Data provided |
--*--
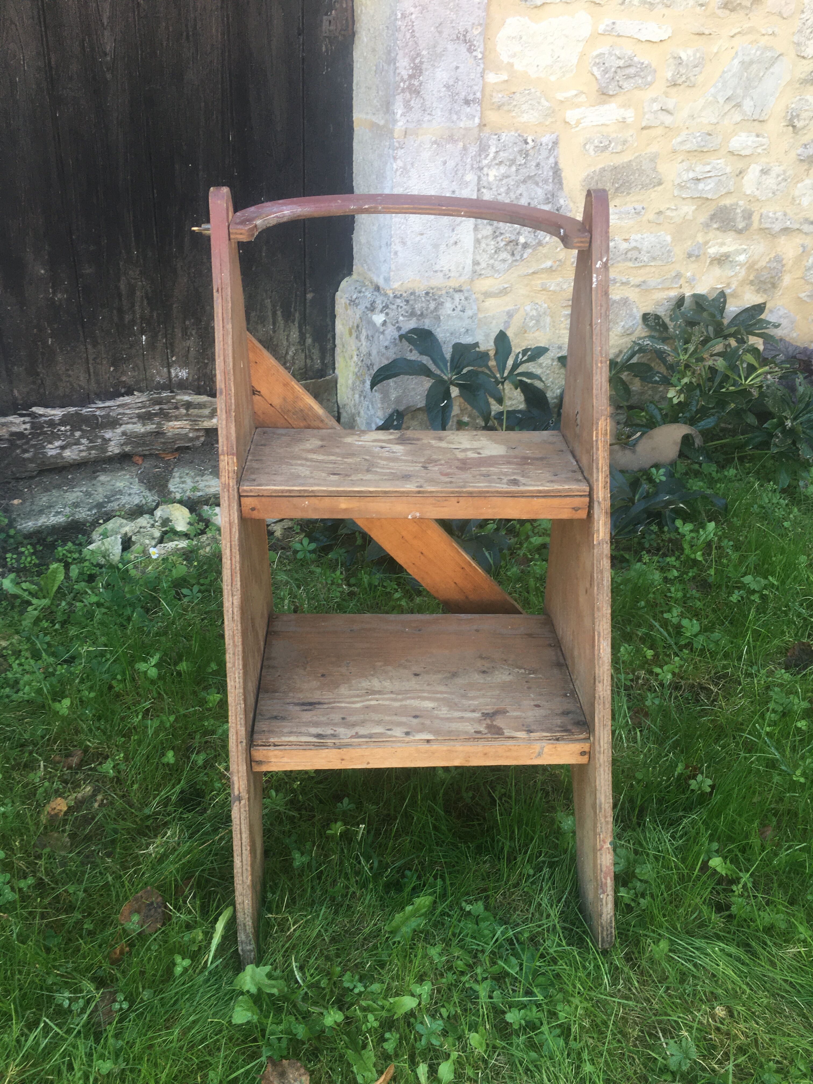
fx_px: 908
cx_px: 406
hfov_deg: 48.2
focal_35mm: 29
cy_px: 542
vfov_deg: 61.7
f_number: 2.2
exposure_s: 1/100
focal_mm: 4.15
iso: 32
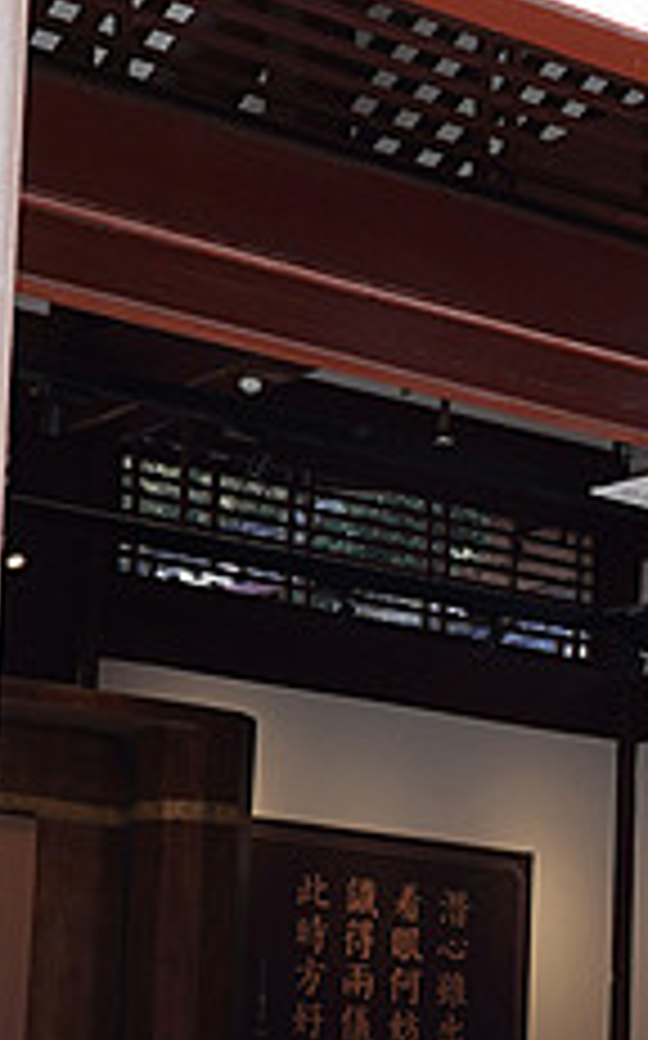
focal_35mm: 99
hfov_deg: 13.0
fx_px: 2803
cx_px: 695
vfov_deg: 20.8
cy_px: 779
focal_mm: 28
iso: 125
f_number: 6.3
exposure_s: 1/160
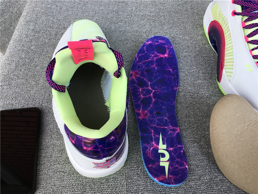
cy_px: 97
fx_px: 231
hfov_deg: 58.4
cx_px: 129
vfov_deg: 45.4
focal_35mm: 31
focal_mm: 3.3
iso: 25
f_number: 2.4
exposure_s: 1/179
--*--
Work item |
The answer consists solely of the lines from the one holding "hfov_deg: 48.2" through the last line of the entries above, set down verbatim, without any pictures.

Response box |
hfov_deg: 48.2
focal_35mm: 29
cy_px: 542
vfov_deg: 61.7
f_number: 2.2
exposure_s: 1/100
focal_mm: 4.15
iso: 32
focal_35mm: 99
hfov_deg: 13.0
fx_px: 2803
cx_px: 695
vfov_deg: 20.8
cy_px: 779
focal_mm: 28
iso: 125
f_number: 6.3
exposure_s: 1/160
cy_px: 97
fx_px: 231
hfov_deg: 58.4
cx_px: 129
vfov_deg: 45.4
focal_35mm: 31
focal_mm: 3.3
iso: 25
f_number: 2.4
exposure_s: 1/179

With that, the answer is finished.